Reputation: 1428
I have a large dataframe which I created with 800 partitions.
df.rdd.getNumPartitions()
800
When I use dropDuplicates on the dataframe, it changes the partitions to default 200
df = df.dropDuplicates()
df.rdd.getNumPartitions()
200
This behaviour causes problem for me, as it will lead to out of memory.
Do you have any suggestion on fixing this problem? I tried setting spark.sql.shuffle.partition to 800 but it doesn't work. Thanks
Upvotes: 6
Views: 10925
Reputation: 330353
This happens because dropDuplicates
requires a shuffle.
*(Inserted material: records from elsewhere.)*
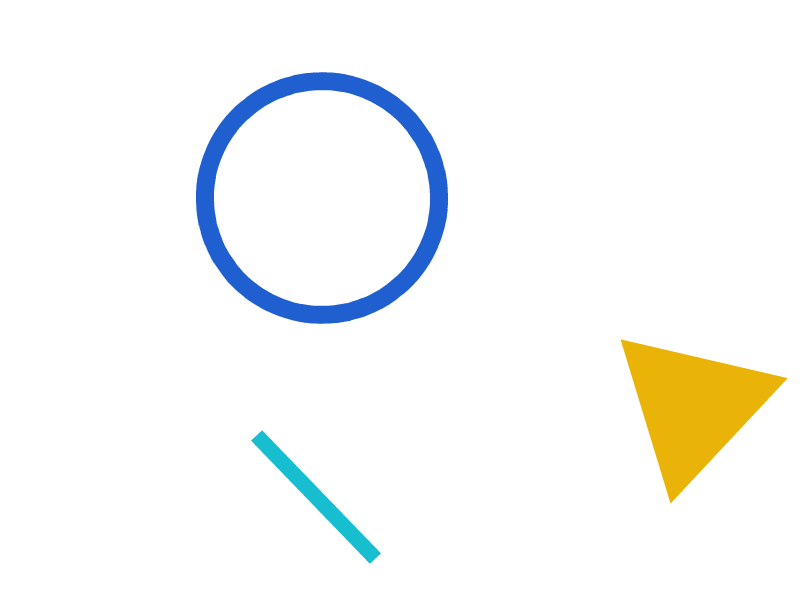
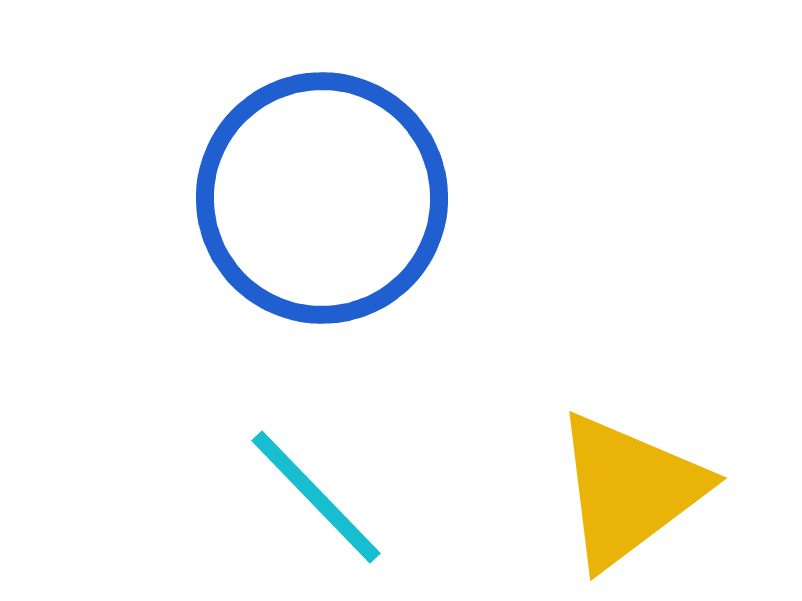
yellow triangle: moved 64 px left, 83 px down; rotated 10 degrees clockwise
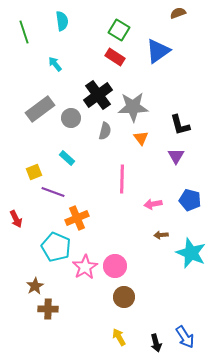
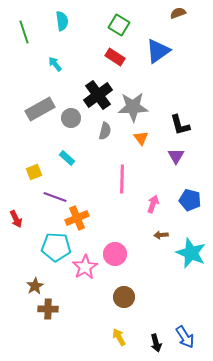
green square: moved 5 px up
gray rectangle: rotated 8 degrees clockwise
purple line: moved 2 px right, 5 px down
pink arrow: rotated 120 degrees clockwise
cyan pentagon: rotated 20 degrees counterclockwise
pink circle: moved 12 px up
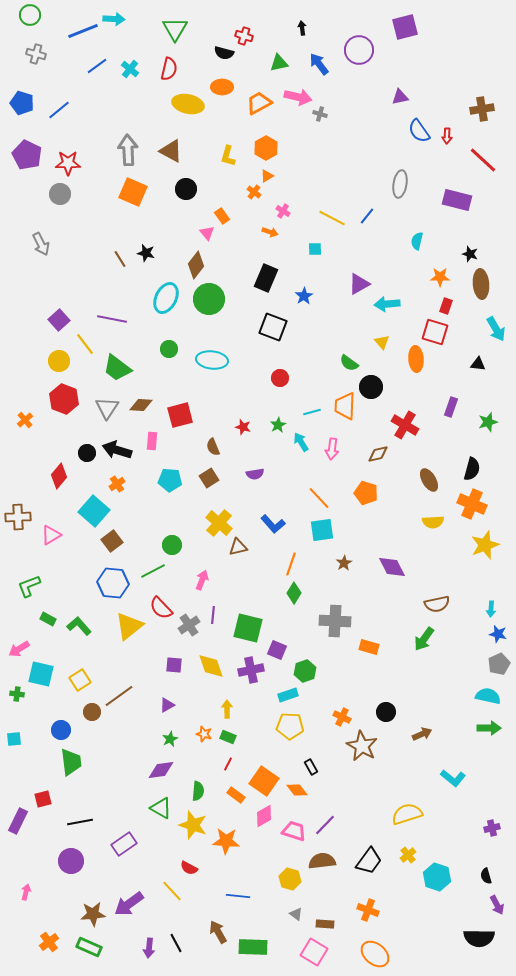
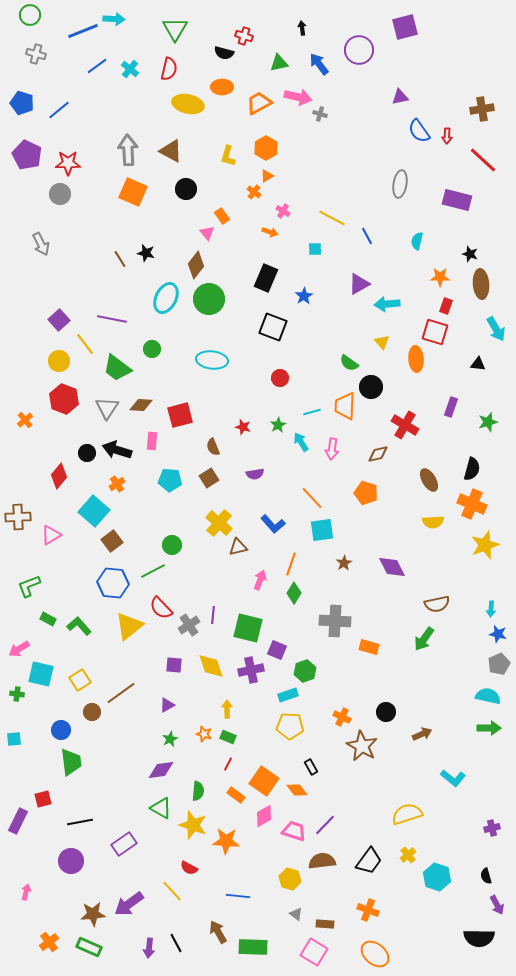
blue line at (367, 216): moved 20 px down; rotated 66 degrees counterclockwise
green circle at (169, 349): moved 17 px left
orange line at (319, 498): moved 7 px left
pink arrow at (202, 580): moved 58 px right
brown line at (119, 696): moved 2 px right, 3 px up
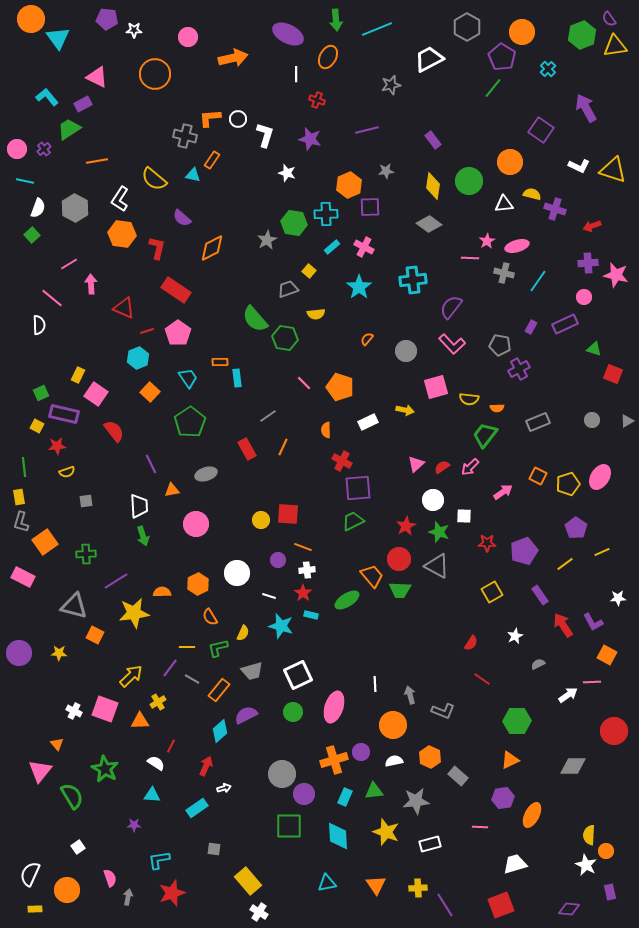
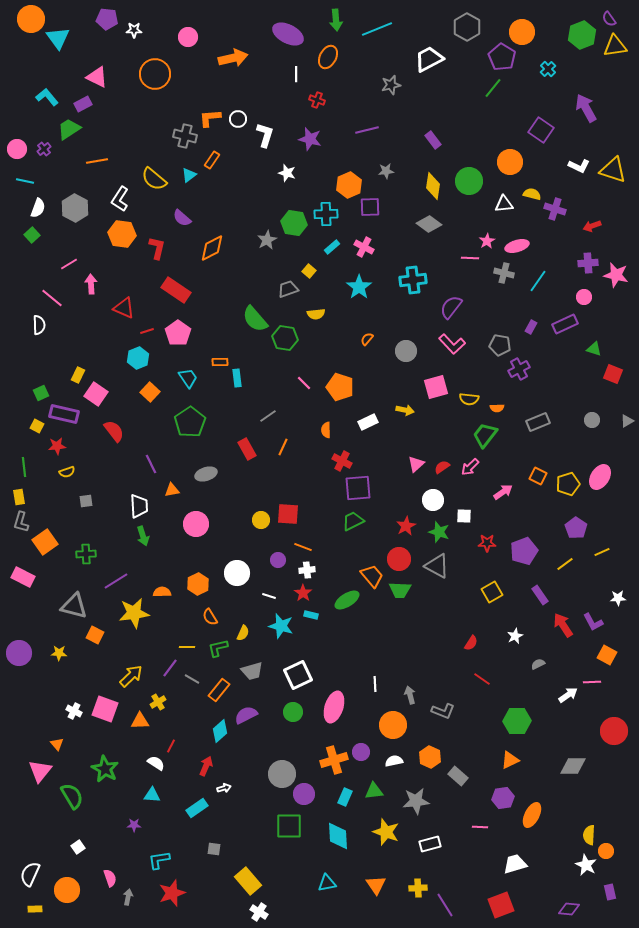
cyan triangle at (193, 175): moved 4 px left; rotated 49 degrees counterclockwise
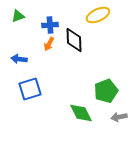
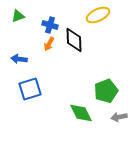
blue cross: rotated 21 degrees clockwise
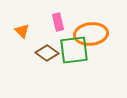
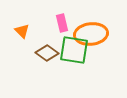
pink rectangle: moved 4 px right, 1 px down
green square: rotated 16 degrees clockwise
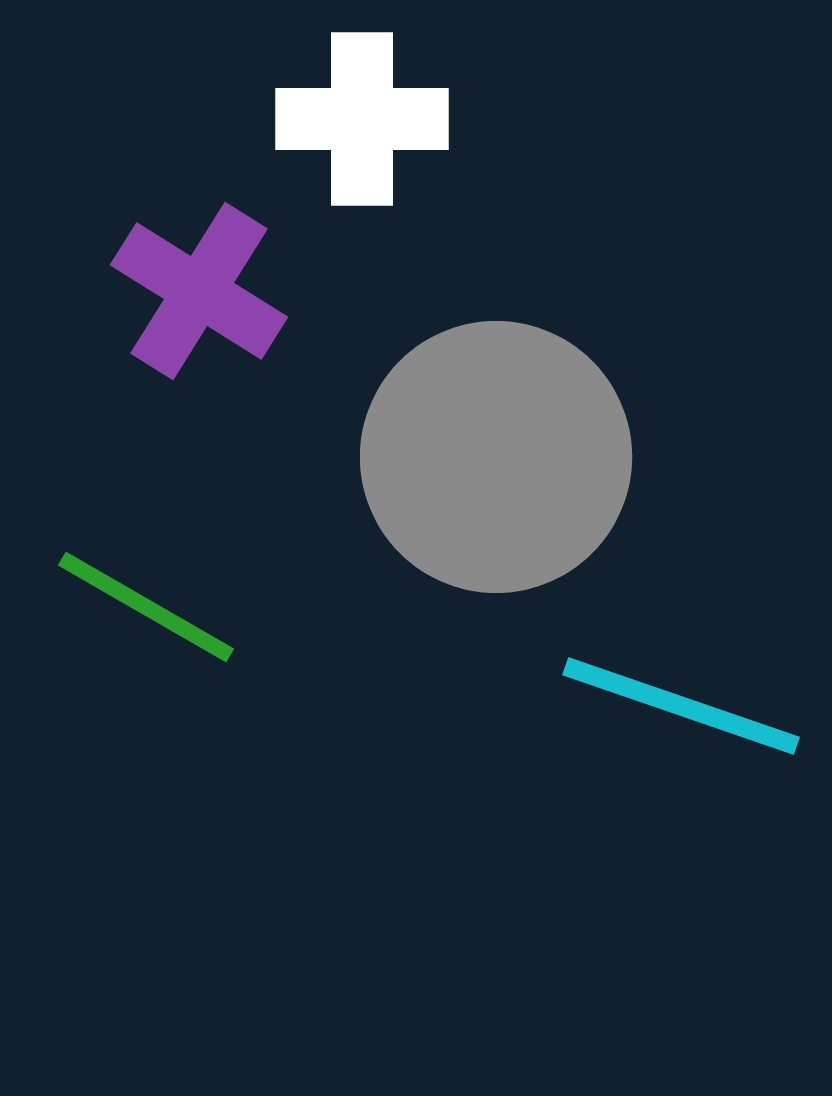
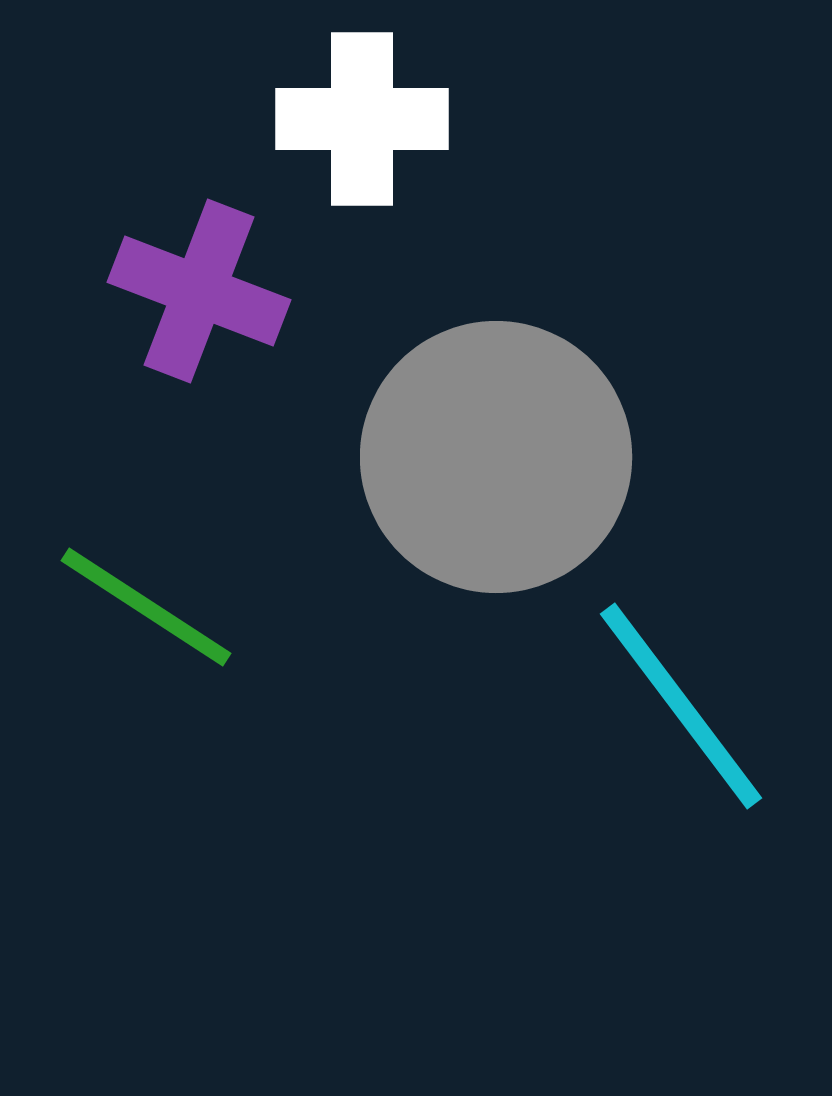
purple cross: rotated 11 degrees counterclockwise
green line: rotated 3 degrees clockwise
cyan line: rotated 34 degrees clockwise
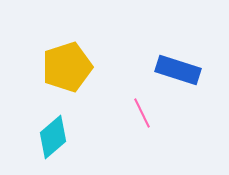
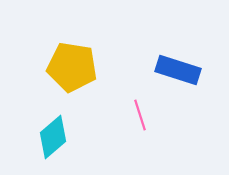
yellow pentagon: moved 5 px right; rotated 27 degrees clockwise
pink line: moved 2 px left, 2 px down; rotated 8 degrees clockwise
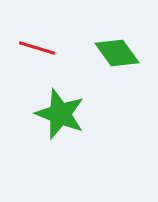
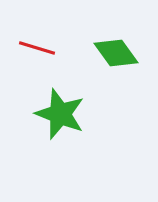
green diamond: moved 1 px left
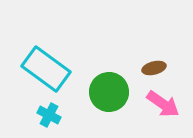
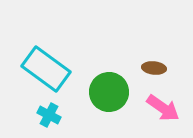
brown ellipse: rotated 20 degrees clockwise
pink arrow: moved 4 px down
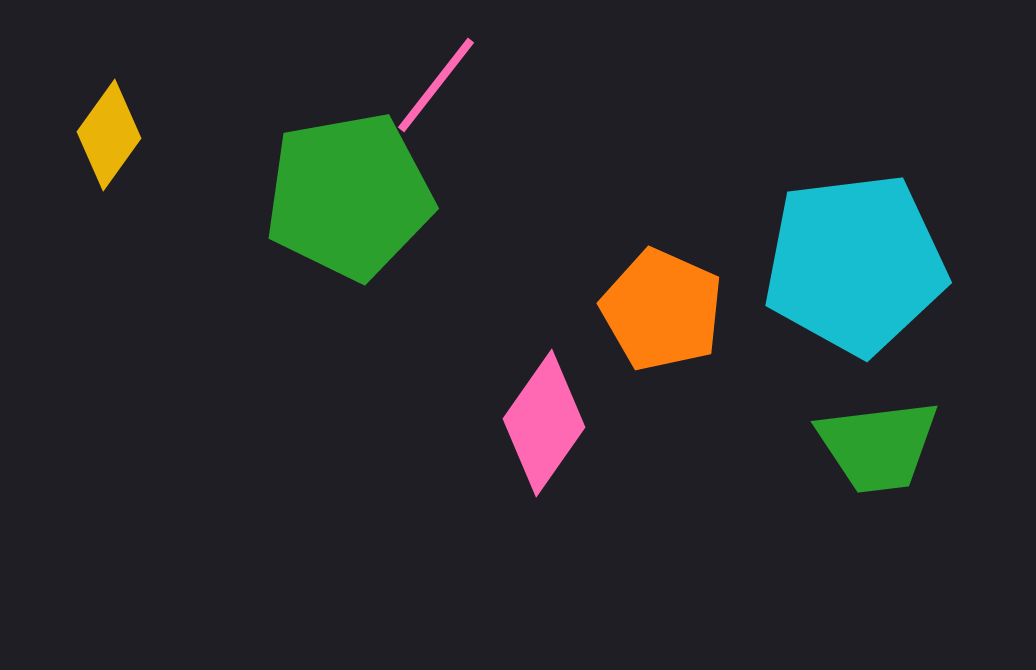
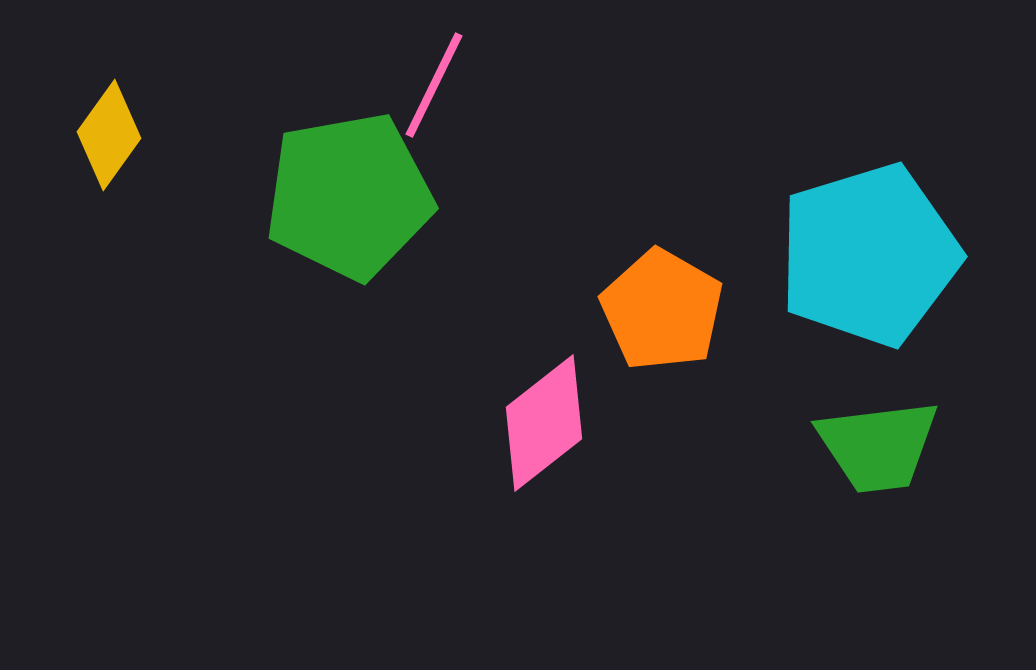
pink line: moved 2 px left; rotated 12 degrees counterclockwise
cyan pentagon: moved 14 px right, 9 px up; rotated 10 degrees counterclockwise
orange pentagon: rotated 6 degrees clockwise
pink diamond: rotated 17 degrees clockwise
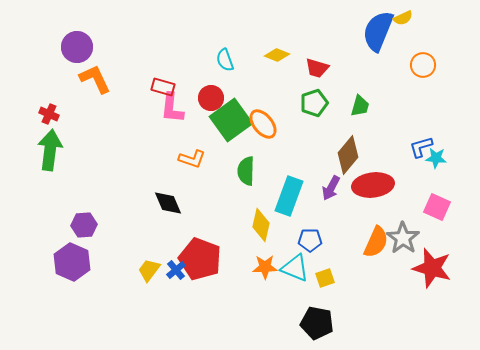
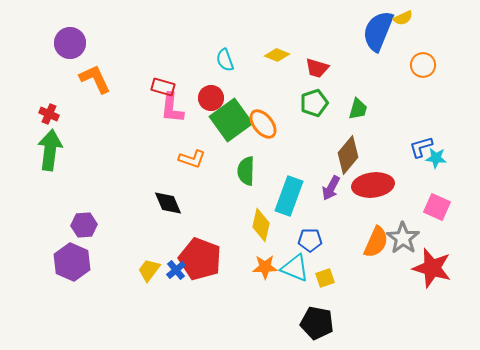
purple circle at (77, 47): moved 7 px left, 4 px up
green trapezoid at (360, 106): moved 2 px left, 3 px down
If you want to get a specific number of partitions you should set spark.sql.shuffle.partitions
(its default value is 200)
df = sc.parallelize([("a", 1)]).toDF()
df.rdd.getNumPartitions()
## 8
df.dropDuplicates().rdd.getNumPartitions()
## 200
sqlContext.setConf("spark.sql.shuffle.partitions", "800")
df.dropDuplicates().rdd.getNumPartitions()
## 800
An alternative approach (Spark 1.6+) is to repartition first:
df.repartition(801, *df.columns).dropDuplicates().rdd.getNumPartitions()
## 801
It is slightly more flexible but less efficient because doesn't perform local aggregation.
Upvotes: 10
Reputation: 1428
I found the solution at Removing duplicates from rows based on specific columns in an RDD/Spark DataFrame
Use reduceByKey instead of dropDuplicates. reduceByKey also have an option of specifying the number of partitions for the final rdd.
The downside of using reduceByKey in this case is it is slow.
Upvotes: 0